Project description:The zinc finger protein EVI1 is causally associated with acute myeloid leukemogenesis, and inhibition of its function with a small molecule therapeutic may provide effective therapy for EVI1-expressing leukemias. In this paper we describe the development of a pyrrole-imidazole polyamide to specifically block EVI1 binding to DNA. We first identify essential domains for leukemogenesis through structure-function studies on both EVI1 and the t(3;21)(q26;q22)-derived RUNX1-MDS1-EVI1 (RME) protein, which revealed that DNA binding to the cognate motif GACAAGATA via the first of two zinc finger domains (ZF1, encompassing fingers 1-7) is essential transforming activity. To inhibit DNA binding via ZF1, we synthesized a pyrrole-imidazole polyamide 1, designed to bind to a subsite within the GACAAGATA motif and thereby block EVI1 binding. DNase I footprinting and electromobility shift assays revealed a specific and high affinity interaction between polyamide 1 and the GACAAGATA motif. In an in vivo CAT reporter assay using NIH-3T3-derived cell line with a chromosome-embedded tet-inducible EVI1-VP16 as well as an EVI1-responsive reporter, polyamide 1 completely blocked EVI1-responsive reporter activity.
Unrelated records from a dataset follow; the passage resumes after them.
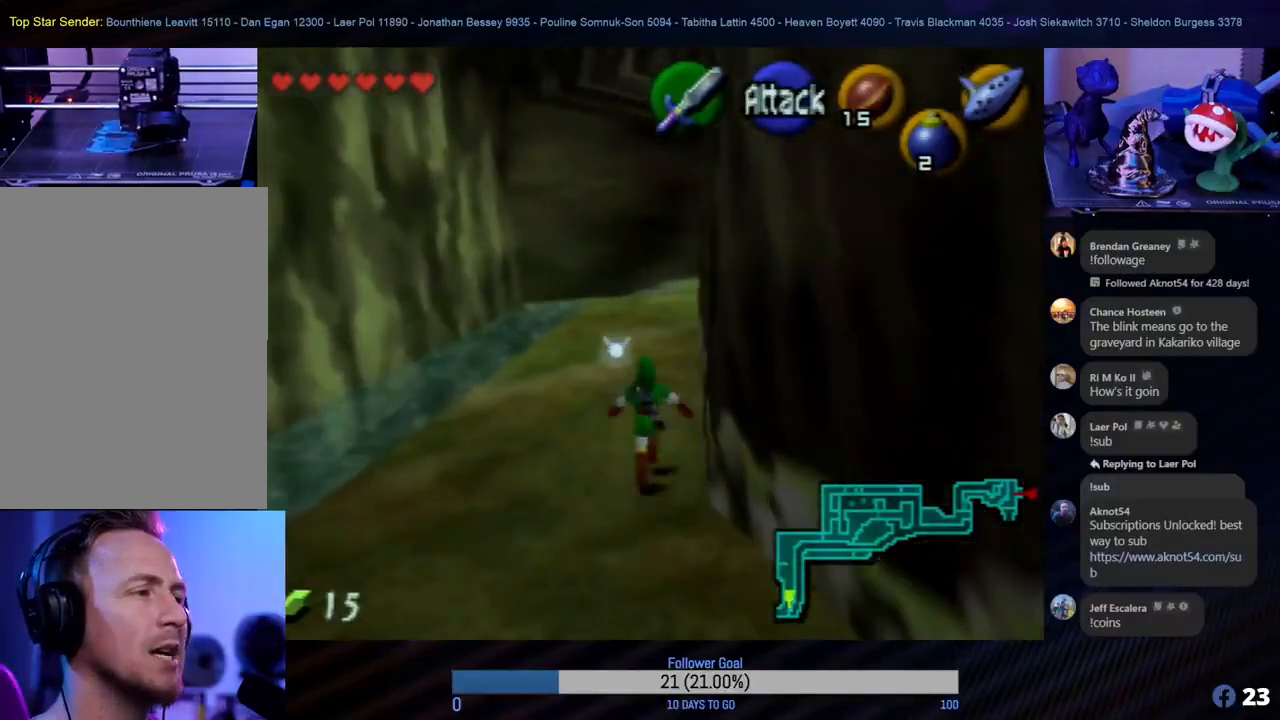
{"buttons": [], "left_stick": "up", "events": []}
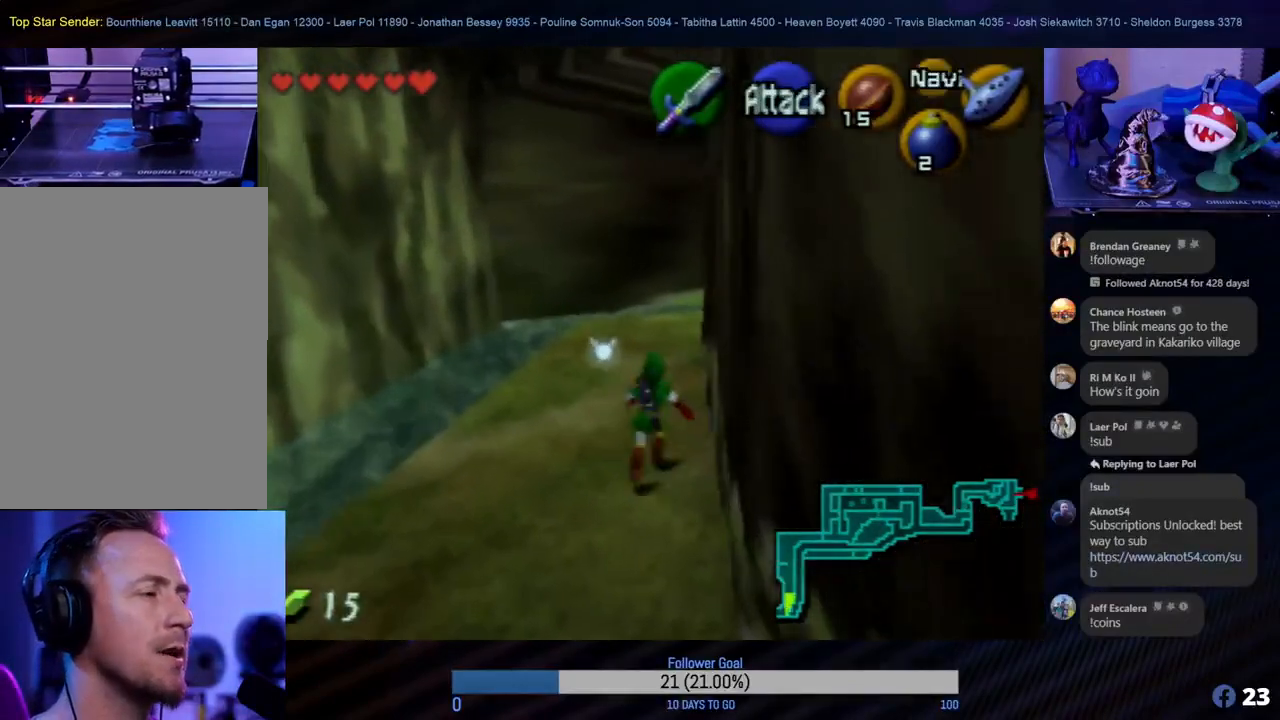
{"buttons": [], "left_stick": "up", "events": []}
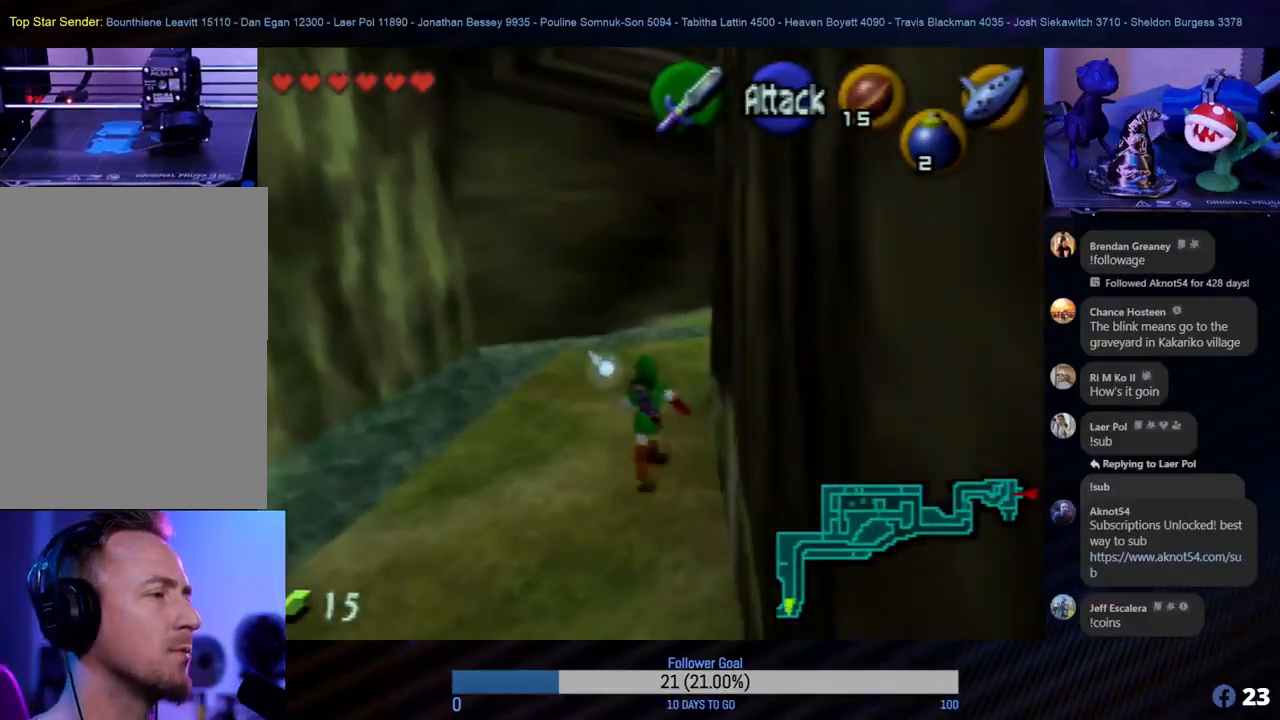
{"buttons": [], "left_stick": "up", "events": []}
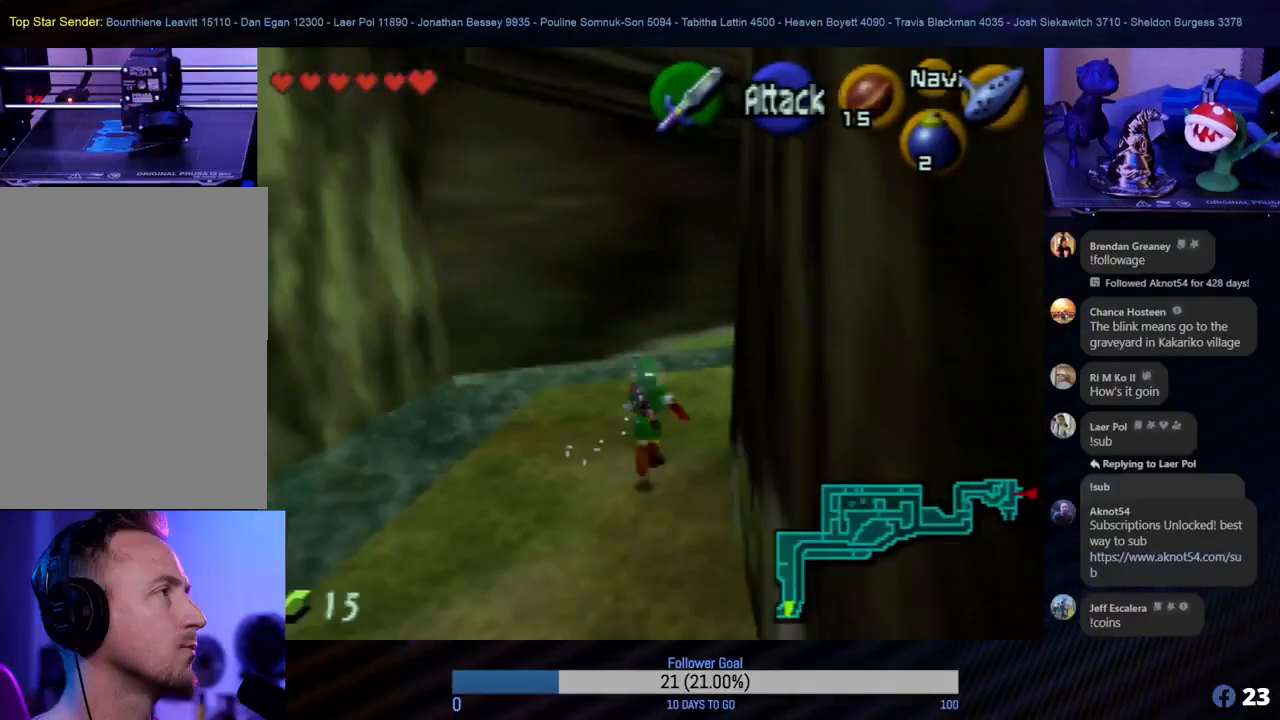
{"buttons": [], "left_stick": "up", "events": [[67, "left_stick", "up-right"], [350, "left_stick", "up"]]}
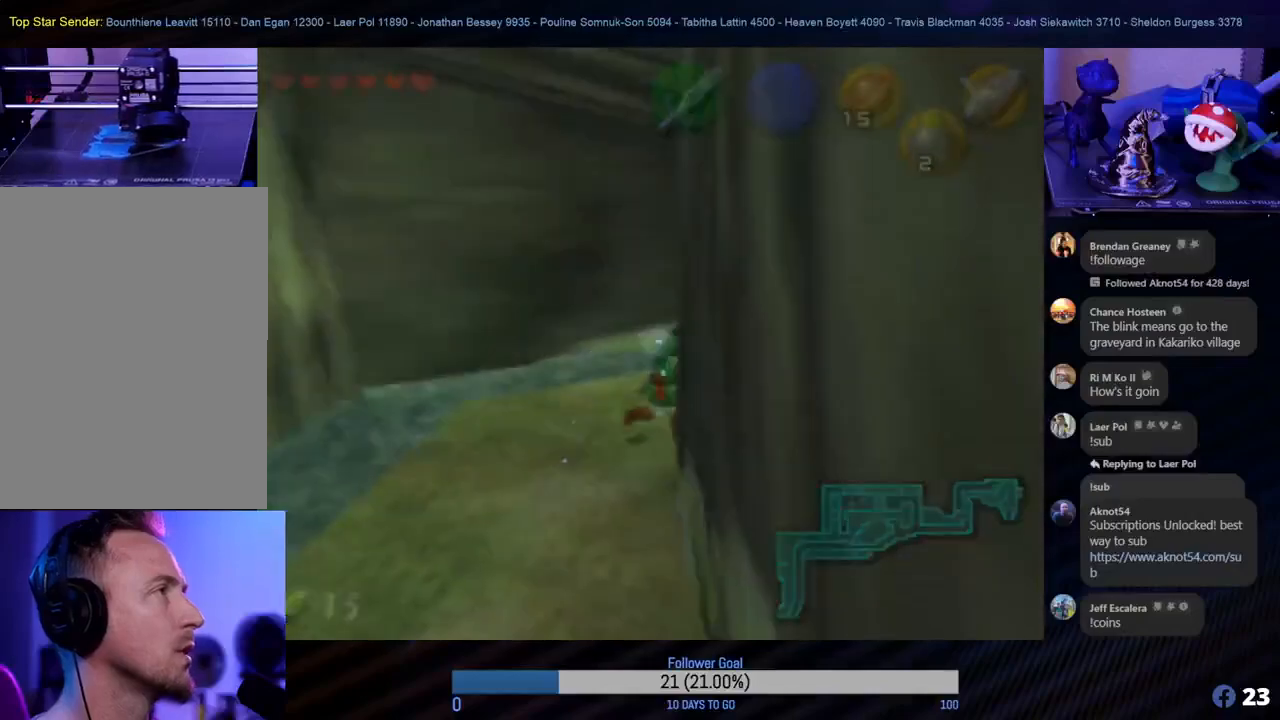
{"buttons": [], "left_stick": "up-right", "events": [[117, "left_stick", "up-right"]]}
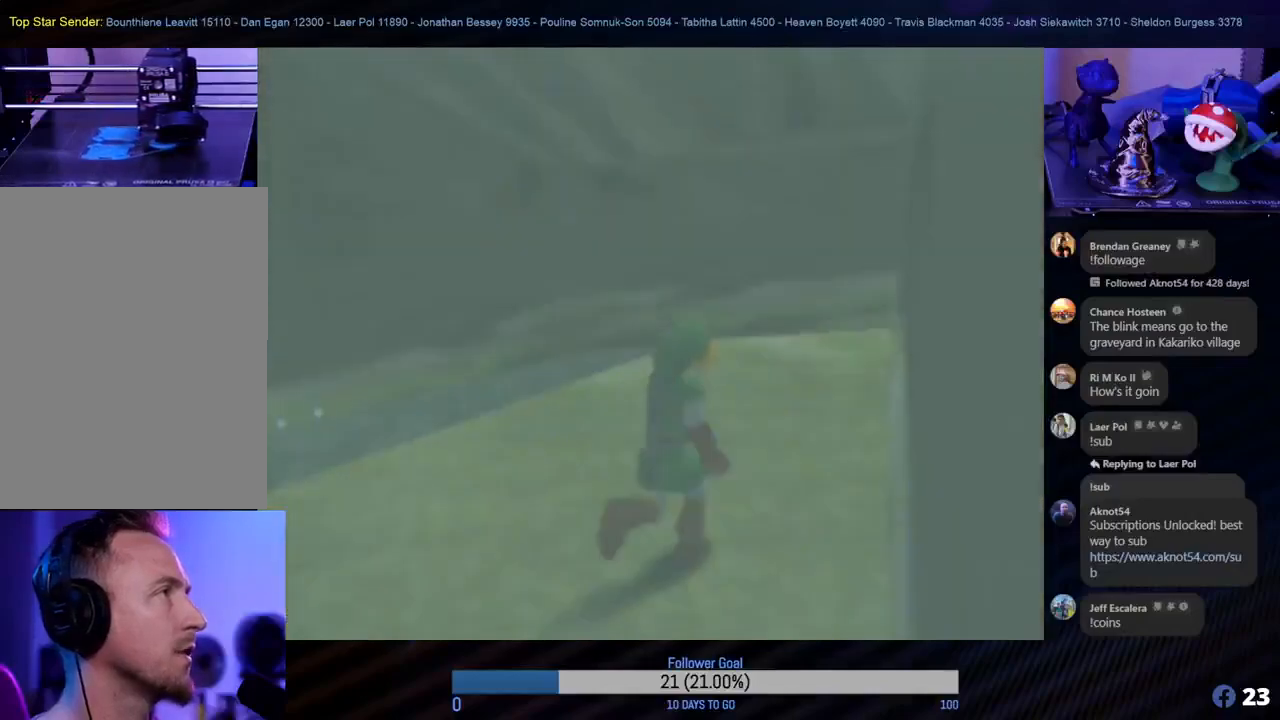
{"buttons": [], "left_stick": "up-right", "events": []}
Growth of a leukemic cell line bearing overexpressed EVI1 was also inhibited by treatment with polyamide 1, while a control cell line lacking EVI1 was not. Finally, colony formation by RME was attenuated by polyamide 1 in a serial replating assay. These studies provide evidence that a cell permeable small molecule may effectively block the activity of a leukemogenic transcription factor and provide a valuable tool to dissect critical functions of EVI1 in leukemogenesis.